-- TASK INSTRUCTIONS --
If a line in the entries includes "Gitea", show that line.

-- PROVIDED ENTRIES --
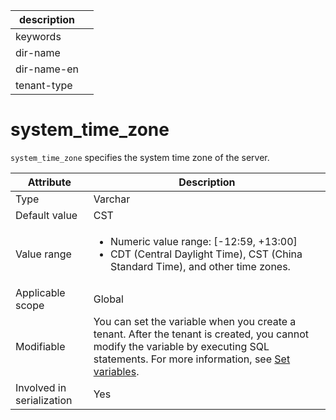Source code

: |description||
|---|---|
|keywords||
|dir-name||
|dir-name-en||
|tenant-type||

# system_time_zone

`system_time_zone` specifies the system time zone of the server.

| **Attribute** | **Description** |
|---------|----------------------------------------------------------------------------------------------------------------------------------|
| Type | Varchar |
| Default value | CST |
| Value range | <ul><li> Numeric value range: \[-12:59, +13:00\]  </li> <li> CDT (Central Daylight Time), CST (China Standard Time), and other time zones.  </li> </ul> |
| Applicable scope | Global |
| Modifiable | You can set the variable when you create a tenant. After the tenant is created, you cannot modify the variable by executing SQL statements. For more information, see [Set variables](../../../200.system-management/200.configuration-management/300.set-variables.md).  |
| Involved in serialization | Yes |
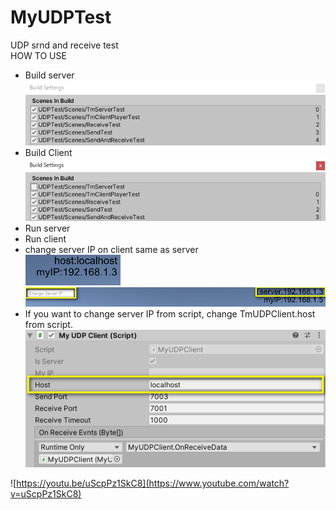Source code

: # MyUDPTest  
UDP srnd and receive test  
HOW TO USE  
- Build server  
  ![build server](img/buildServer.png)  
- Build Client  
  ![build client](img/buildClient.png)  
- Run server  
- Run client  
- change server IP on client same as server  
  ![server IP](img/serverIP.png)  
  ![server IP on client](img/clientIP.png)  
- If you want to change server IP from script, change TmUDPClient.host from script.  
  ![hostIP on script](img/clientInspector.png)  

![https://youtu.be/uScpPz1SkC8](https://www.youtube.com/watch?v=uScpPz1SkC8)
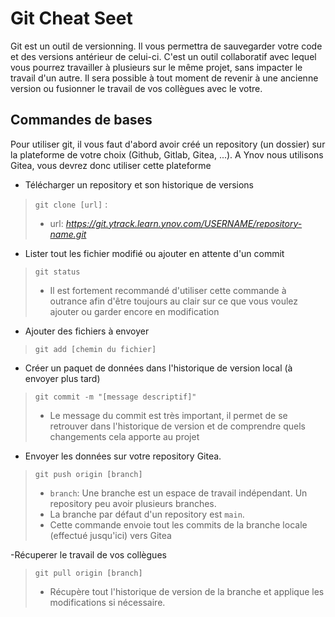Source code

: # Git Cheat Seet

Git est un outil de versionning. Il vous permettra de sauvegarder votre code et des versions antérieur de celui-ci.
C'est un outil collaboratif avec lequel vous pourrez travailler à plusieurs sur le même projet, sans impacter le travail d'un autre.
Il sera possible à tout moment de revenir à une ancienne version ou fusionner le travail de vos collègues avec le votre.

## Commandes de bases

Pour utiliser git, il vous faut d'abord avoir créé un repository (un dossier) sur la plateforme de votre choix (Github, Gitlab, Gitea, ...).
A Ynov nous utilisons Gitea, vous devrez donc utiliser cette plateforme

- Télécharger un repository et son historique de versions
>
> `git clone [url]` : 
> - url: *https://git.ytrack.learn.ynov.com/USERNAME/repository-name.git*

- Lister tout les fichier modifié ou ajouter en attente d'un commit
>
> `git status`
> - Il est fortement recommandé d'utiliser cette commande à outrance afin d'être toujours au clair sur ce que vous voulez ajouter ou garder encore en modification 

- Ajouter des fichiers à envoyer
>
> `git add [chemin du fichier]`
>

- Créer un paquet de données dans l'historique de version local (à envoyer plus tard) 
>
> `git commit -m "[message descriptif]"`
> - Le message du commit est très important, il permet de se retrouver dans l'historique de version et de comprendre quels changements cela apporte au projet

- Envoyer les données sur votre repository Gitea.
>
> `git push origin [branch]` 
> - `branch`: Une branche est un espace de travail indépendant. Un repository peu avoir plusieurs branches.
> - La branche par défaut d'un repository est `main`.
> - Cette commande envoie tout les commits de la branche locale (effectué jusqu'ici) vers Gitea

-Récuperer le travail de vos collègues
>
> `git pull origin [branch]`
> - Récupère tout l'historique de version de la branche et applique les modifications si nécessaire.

-- EXERCISE ANSWER --
Pour utiliser git, il vous faut d'abord avoir créé un repository (un dossier) sur la plateforme de votre choix (Github, Gitlab, Gitea, ...).
A Ynov nous utilisons Gitea, vous devrez donc utiliser cette plateforme
- Envoyer les données sur votre repository Gitea.
> - Cette commande envoie tout les commits de la branche locale (effectué jusqu'ici) vers Gitea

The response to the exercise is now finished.